07. Éclairs et tonnerre

Puisque aussi bien les éclairs que le tonnerre donnent lieu à une bénédiction, et que l’on peut dire pour les premiers comme pour le second l’une des deux bénédictions usuelles, on a coutume de dire d’abord, pour la vision des éclairs, ‘Ossé ma‘assé Béréchit, puis, pour l’écoute du tonnerre, dont le son effraie davantage, Ché-ko‘ho ou-gvourato malé ‘olam.

Si l’on a déjà dit la bénédiction des éclairs et celle du tonnerre au cours de la journée, on ne se répétera pas le même jour. Certes, tout éclair, tout coup de tonnerre existe en soi ; mais puisqu’ils sont apparus suite à la formation des mêmes nuages, une même berakha vaut pour tous les éclairs que l’on verra, et une même berakha vaut pour tous les coups de tonnerre. En revanche, le lendemain, même s’il s’agit de la même tempête, on redira les berakhot. Et si les deux tempêtes ont lieu le même jour, mais que les nuages aient entièrement disparu après la première, puis que le ciel se soit de nouveau couvert de nuages et que les éclairs et le tonnerre aient réapparu, on répétera la bénédiction, puisqu’il s’agit d’un autre groupe de nuages (Choul‘han ‘Aroukh 227, 2, Michna Beroura 8).

Les bénédictions sur les éclairs et le tonnerre doivent être prononcées à la suite immédiate de leur vision ou de leur audition. En d’autres termes, il ne doit pas s’écouler, entre la perception du phénomène et la berakha, un temps supérieur à celui de tokh kedé dibour, c’est-à-dire le temps nécessaire pour prononcer trois mots. Si l’on a attendu plus longtemps, on a perdu l’occasion de dire la bénédiction ; on patientera donc, car il se peut que l’on voie un autre éclair : alors, on se hâtera de réciter la bénédiction sans laisser passer le délai de tokh kedé dibour. De même pour l’audition d’un coup de tonnerre (Choul‘han ‘Aroukh 227, 3 ; Michna Beroura 12).

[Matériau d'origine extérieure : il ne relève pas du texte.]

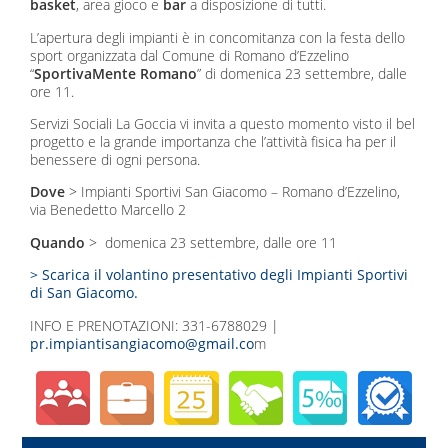
basket
, area gioco e
bar
a disposizione di tutti.
L’apertura degli impianti è in concomitanza con la festa dello
sport organizzata dal Comune di Romano d’Ezzelino
“
SportivaMente Romano
” di domenica 23 settembre, dalle
ore 11.
Servizi Sociali La Goccia vi invita a questo momento visto il bel
progetto e la grande importanza che l’attività fisica ha per il
benessere di ogni persona.
Dove
> Impianti Sportivi San Giacomo – Romano d’Ezzelino,
via Benedetto Marcello 2
Quando
> domenica 23 settembre, dalle ore 11
> Scarica il volantino presentativo degli Impianti Sportivi
di San Giacomo.
INFO E PRENOTAZIONI: 331-6788029 |
pr.impiantisangiacomo@gmail.co
m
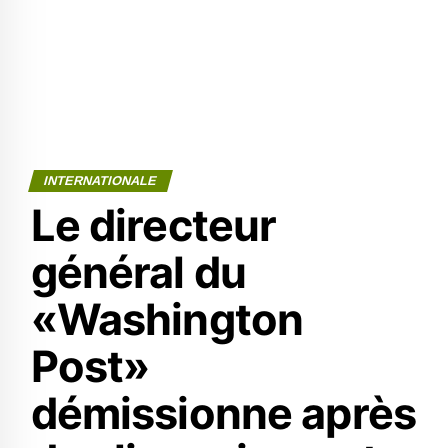
INTERNATIONALE
Le directeur
général du
«Washington
Post»
démissionne après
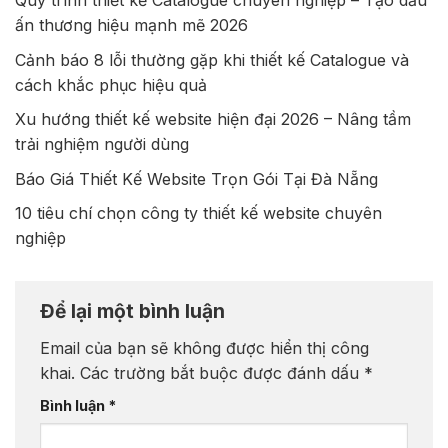
Quy trình thiết kế Catalogue chuyên nghiệp – Tạo dấu
ấn thương hiệu mạnh mẽ 2026
Cảnh báo 8 lỗi thường gặp khi thiết kế Catalogue và
cách khắc phục hiệu quả
Xu hướng thiết kế website hiện đại 2026 – Nâng tầm
trải nghiệm người dùng
Báo Giá Thiết Kế Website Trọn Gói Tại Đà Nẵng
10 tiêu chí chọn công ty thiết kế website chuyên
nghiệp
Để lại một bình luận
Email của bạn sẽ không được hiển thị công
khai.
Các trường bắt buộc được đánh dấu
*
Bình luận
*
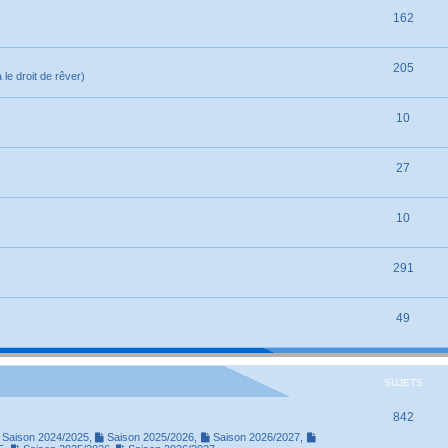
162
205
le droit de rêver)
10
27
10
291
49
SUJETS
842
Saison 2024/2025
,
Saison 2025/2026
,
Saison 2026/2027
,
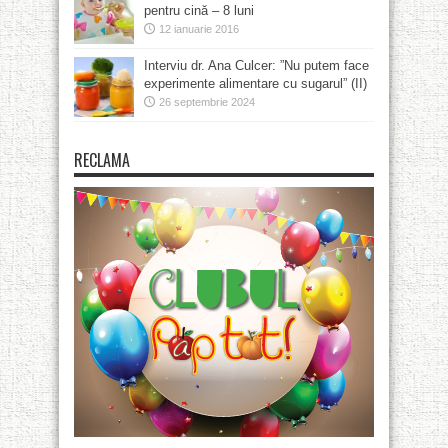
pentru cină – 8 luni
12 ianuarie 2016
Interviu dr. Ana Culcer: ”Nu putem face
experimente alimentare cu sugarul” (II)
26 septembrie 2024
RECLAMA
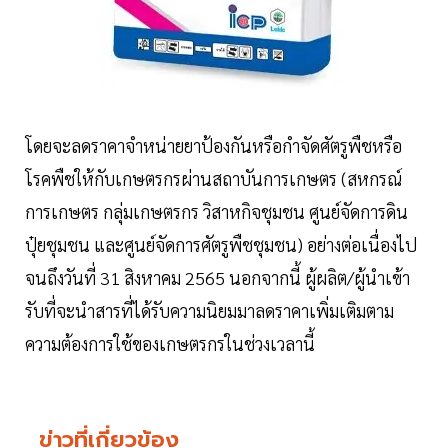
โดยจะลดราคาจำหน่ายยาป้องกันหรือกำจัดศัตรูพืชหรือ
โรคพืชให้กับเกษตรกรผ่านสถาบันการเกษตร (สหกรณ์
การเกษตร กลุ่มเกษตรกร วิสาหกิจชุมชน ศูนย์จัดการดิน
ปุ๋ยชุมชน และศูนย์จัดการศัตรูพืชชุมชน) อย่างต่อเนื่องไป
จนถึงวันที่ 31 สิงหาคม 2565 นอกจากนี้ ผู้ผลิต/ผู้นำเข้า
รับที่จะนำสารที่ได้รับความนิยมมาลดราคาเพิ่มเติมตาม
ความต้องการใช้ของเกษตรกรในช่วงเวลานี้
ข่าวที่เกี่ยวข้อง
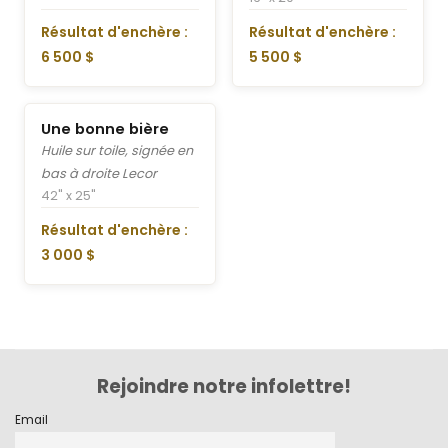
Résultat d'enchère :
Résultat d'enchère :
6 500 $
5 500 $
Une bonne bière
Huile sur toile, signée en
bas à droite Lecor
42" x 25"
Résultat d'enchère :
3 000 $
Rejoindre notre infolettre!
Email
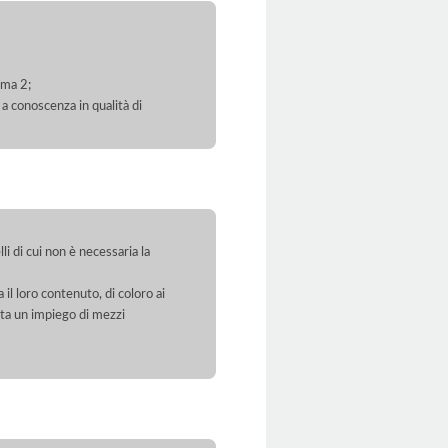
mma 2;
 a conoscenza in qualità di
li di cui non è necessaria la
 il loro contenuto, di coloro ai
orta un impiego di mezzi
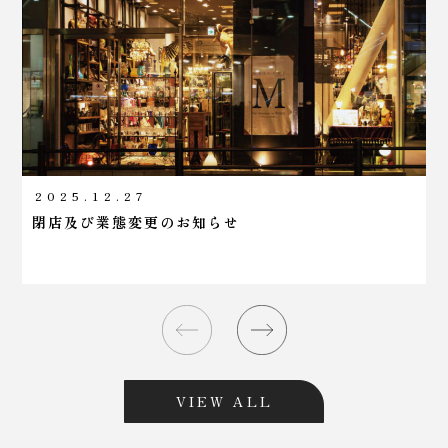
2025.12.27
閉店及び業態変更のお知らせ
VIEW ALL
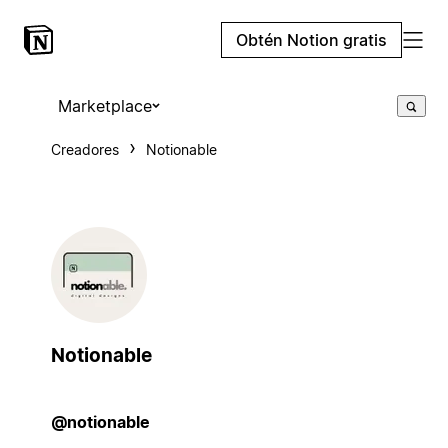
Obtén Notion gratis
Marketplace
Creadores
Notionable
Notionable
@notionable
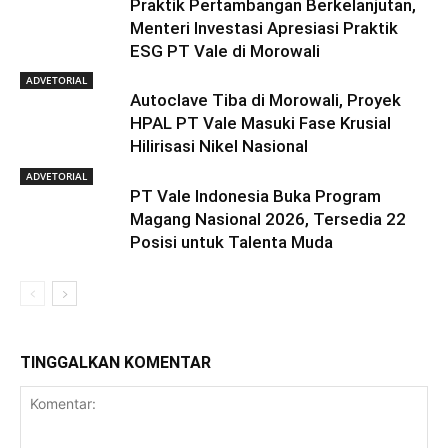
Praktik Pertambangan Berkelanjutan,
Menteri Investasi Apresiasi Praktik
ESG PT Vale di Morowali
ADVETORIAL
Autoclave Tiba di Morowali, Proyek
HPAL PT Vale Masuki Fase Krusial
Hilirisasi Nikel Nasional
ADVETORIAL
PT Vale Indonesia Buka Program
Magang Nasional 2026, Tersedia 22
Posisi untuk Talenta Muda
TINGGALKAN KOMENTAR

De même, s’agissant de la bénédiction sur une comète, un tremblement de terre ou un vent de tempête : il faut la réciter au cours de l’événement, ou immédiatement après. Si le délai de tokh kedé dibour est passé depuis la fin du phénomène, l’occasion est perdue[4].


[4]. Si l’on est en train de réciter le Chéma Israël et ses bénédictions, et que l’on voie un éclair, ou que l’on entende le tonnerre, de deux choses l’une : dans le cas où l’on est au milieu d’une bénédiction, ou au milieu d’un des paragraphes du Chéma, on ne s’interrompra pas pour réciter la berakha de l’éclair ou du tonnerre. Mais dans le cas où l’on se trouve entre deux bénédictions du Chéma, ou entre deux paragraphes du Chéma, on pourra s’interrompre et dire la bénédiction de ces phénomènes, puisqu’il s’agit d’une mitsva qui ne peut se reporter – en effet, on ne sait si l’occasion s’en représentera ce jour-là. Si c’est au cours de la récitation des Pessouqé dezimra que l’on voit un éclair ou que l’on entend le tonnerre, on pourra s’interrompre, même au milieu d’un psaume, pour dire la berakha. La règle est la même dans le cas d’un tremblement de terre, d’une comète ou de semblables phénomènes (cf. ‘Hayé Adam 20, 3 ; Michna Beroura 66, 19).